# HMData — Q4 Forecast Pedagogical Notebook (Fully Commented)

This notebook walks through a simplified forecasting workflow for H&M-style product data. We simulate a realistic task: predicting Q4 (October–December) demand for products whose Q4 sales are not yet observed. Each code block is fully commented in complete sentences so that students can follow the logic clearly.

In [ ]:
# Import data and modeling libraries used throughout the notebook.
import pandas as pd
import numpy as np

from sklearn.model_selection import train_test_split
from sklearn.linear_model import LinearRegression, LassoCV
from sklearn.preprocessing import StandardScaler
from sklearn.metrics import r2_score, mean_squared_error, mean_absolute_error

# Define a fixed list of months so we can later infer month order if needed.
MONTHS = [
    'January','February','March','April','May','June',
    'July','August','September','October','November','December'
]

# Define a helper function that prints R², RMSE, and MAE for evaluation.
def report_metrics(y_true, y_pred, label=""):
    r2 = r2_score(y_true, y_pred)
    rmse = mean_squared_error(y_true, y_pred) ** 0.5
    mae = mean_absolute_error(y_true, y_pred)
    print(f"{label}R²={r2:.3f}, RMSE={rmse:.2f}, MAE={mae:.2f}")

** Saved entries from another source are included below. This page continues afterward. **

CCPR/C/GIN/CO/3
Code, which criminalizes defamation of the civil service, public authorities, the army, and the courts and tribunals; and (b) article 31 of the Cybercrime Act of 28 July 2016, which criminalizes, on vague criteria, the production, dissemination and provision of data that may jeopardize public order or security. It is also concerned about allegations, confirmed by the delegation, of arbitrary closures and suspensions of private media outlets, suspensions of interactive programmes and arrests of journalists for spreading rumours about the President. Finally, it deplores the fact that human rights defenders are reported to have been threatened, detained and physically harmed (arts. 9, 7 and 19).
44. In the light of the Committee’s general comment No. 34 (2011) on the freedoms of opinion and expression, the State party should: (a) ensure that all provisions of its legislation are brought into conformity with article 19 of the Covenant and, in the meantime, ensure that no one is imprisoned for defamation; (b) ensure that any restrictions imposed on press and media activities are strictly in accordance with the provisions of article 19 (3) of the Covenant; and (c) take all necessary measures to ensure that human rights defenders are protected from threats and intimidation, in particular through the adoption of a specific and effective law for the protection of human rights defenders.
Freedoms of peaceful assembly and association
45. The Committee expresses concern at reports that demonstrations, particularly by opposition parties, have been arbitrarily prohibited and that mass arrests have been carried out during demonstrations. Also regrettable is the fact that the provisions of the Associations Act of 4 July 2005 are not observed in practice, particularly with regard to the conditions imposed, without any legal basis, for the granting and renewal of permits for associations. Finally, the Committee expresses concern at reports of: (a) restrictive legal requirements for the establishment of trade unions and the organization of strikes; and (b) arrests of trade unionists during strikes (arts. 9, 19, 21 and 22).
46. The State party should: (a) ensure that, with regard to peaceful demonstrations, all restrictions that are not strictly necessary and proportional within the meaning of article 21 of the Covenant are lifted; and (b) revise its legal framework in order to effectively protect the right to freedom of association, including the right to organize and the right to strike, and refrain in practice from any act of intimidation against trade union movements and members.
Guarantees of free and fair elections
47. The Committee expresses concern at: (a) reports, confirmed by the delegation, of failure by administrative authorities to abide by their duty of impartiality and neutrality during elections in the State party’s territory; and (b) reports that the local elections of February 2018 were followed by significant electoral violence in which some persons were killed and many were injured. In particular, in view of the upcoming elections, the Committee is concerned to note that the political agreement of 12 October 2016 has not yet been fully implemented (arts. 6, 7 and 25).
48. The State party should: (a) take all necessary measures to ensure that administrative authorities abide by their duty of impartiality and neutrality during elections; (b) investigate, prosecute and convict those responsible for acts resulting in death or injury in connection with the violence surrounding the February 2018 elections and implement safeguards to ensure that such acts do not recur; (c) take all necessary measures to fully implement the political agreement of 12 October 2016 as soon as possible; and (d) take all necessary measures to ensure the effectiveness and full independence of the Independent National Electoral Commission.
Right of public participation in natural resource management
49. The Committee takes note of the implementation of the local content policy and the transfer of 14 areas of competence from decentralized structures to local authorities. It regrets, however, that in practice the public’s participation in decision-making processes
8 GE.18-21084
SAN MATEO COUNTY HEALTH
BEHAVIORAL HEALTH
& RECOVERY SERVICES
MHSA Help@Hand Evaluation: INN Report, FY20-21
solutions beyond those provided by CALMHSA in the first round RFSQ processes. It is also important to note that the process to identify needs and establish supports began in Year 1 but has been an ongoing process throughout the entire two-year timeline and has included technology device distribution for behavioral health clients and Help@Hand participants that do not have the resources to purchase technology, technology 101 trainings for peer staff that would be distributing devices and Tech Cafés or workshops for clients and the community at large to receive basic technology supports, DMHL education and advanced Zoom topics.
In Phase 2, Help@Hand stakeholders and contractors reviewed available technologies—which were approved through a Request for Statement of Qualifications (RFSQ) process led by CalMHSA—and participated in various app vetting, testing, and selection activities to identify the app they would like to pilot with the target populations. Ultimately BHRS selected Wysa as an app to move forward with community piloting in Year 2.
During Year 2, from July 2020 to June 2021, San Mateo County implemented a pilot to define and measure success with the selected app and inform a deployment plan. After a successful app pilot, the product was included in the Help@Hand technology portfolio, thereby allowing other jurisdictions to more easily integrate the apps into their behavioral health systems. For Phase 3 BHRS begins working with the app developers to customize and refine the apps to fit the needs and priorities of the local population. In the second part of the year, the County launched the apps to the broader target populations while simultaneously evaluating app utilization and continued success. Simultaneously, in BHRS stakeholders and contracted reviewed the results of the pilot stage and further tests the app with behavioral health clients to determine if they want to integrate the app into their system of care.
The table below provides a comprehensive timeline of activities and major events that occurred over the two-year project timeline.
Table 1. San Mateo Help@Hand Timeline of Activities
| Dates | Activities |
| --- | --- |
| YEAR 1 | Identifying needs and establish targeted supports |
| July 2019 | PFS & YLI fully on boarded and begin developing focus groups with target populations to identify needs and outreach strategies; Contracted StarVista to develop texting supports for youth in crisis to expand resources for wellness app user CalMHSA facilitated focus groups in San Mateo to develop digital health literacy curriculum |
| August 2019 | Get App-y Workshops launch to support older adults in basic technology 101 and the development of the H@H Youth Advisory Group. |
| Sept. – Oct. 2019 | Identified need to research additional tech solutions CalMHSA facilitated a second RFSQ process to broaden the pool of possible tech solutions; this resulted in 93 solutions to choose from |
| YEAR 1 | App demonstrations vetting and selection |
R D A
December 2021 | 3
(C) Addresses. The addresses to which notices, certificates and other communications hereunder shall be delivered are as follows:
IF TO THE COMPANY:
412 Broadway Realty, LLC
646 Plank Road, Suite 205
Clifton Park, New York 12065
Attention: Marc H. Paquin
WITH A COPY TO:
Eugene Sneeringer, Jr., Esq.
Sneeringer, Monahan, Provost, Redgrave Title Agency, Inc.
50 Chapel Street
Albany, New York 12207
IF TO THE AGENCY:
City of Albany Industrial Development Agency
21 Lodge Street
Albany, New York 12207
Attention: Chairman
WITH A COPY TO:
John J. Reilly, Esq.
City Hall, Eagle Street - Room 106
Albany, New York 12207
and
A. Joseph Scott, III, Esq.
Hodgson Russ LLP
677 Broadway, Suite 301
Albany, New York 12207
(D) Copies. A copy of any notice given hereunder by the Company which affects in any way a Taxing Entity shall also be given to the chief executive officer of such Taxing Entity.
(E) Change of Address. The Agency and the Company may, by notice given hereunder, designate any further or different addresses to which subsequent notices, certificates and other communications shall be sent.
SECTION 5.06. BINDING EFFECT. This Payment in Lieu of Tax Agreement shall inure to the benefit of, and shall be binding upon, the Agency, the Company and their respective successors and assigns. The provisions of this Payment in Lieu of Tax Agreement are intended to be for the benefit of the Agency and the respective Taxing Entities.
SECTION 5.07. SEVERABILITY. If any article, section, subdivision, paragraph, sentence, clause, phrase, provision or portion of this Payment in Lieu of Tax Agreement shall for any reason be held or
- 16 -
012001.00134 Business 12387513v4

# Define a helper to display the most influential coefficients by magnitude.
def show_top_coeffs(model, feature_names, k=10):
    coefs = pd.Series(model.coef_, index=feature_names)
    coefs_abs = coefs.abs().sort_values(ascending=False)
    print('\n[Top features by |coefficient|]')
    print(coefs_abs.head(k))

print('[INFO] Libraries imported successfully.')

In [ ]:
# Load the dataset directly from GitHub. Each row represents a product-month combination.
GITHUB_URL = 'https://raw.githubusercontent.com/ucla-anderson-SSAI/SSAI/main/HMData.csv'
df = pd.read_csv(GITHUB_URL)
print('[INFO] Loaded dataset shape:', df.shape)

# Convert boolean or string TRUE/FALSE values into numeric 1s and 0s.
df = df.replace({True: 1, False: 0, 'TRUE': 1, 'FALSE': 0})

# Simplify month column names (e.g., 'month_January' → 'January').
df.columns = [c.replace('month_', '') if c.startswith('month_') else c for c in df.columns]

# Drop 'start' column if it exists because we will not use date strings directly.
if 'start' in df.columns:
    df = df.drop(columns=['start'])

# Focus on a single product type to make the exercise manageable and interpretable.
SELECTED_NAME = 'Vest top'
df = df[df['name'] == SELECTED_NAME].copy()
if df.empty:
    raise ValueError(f'No rows found for name == {SELECTED_NAME!r}')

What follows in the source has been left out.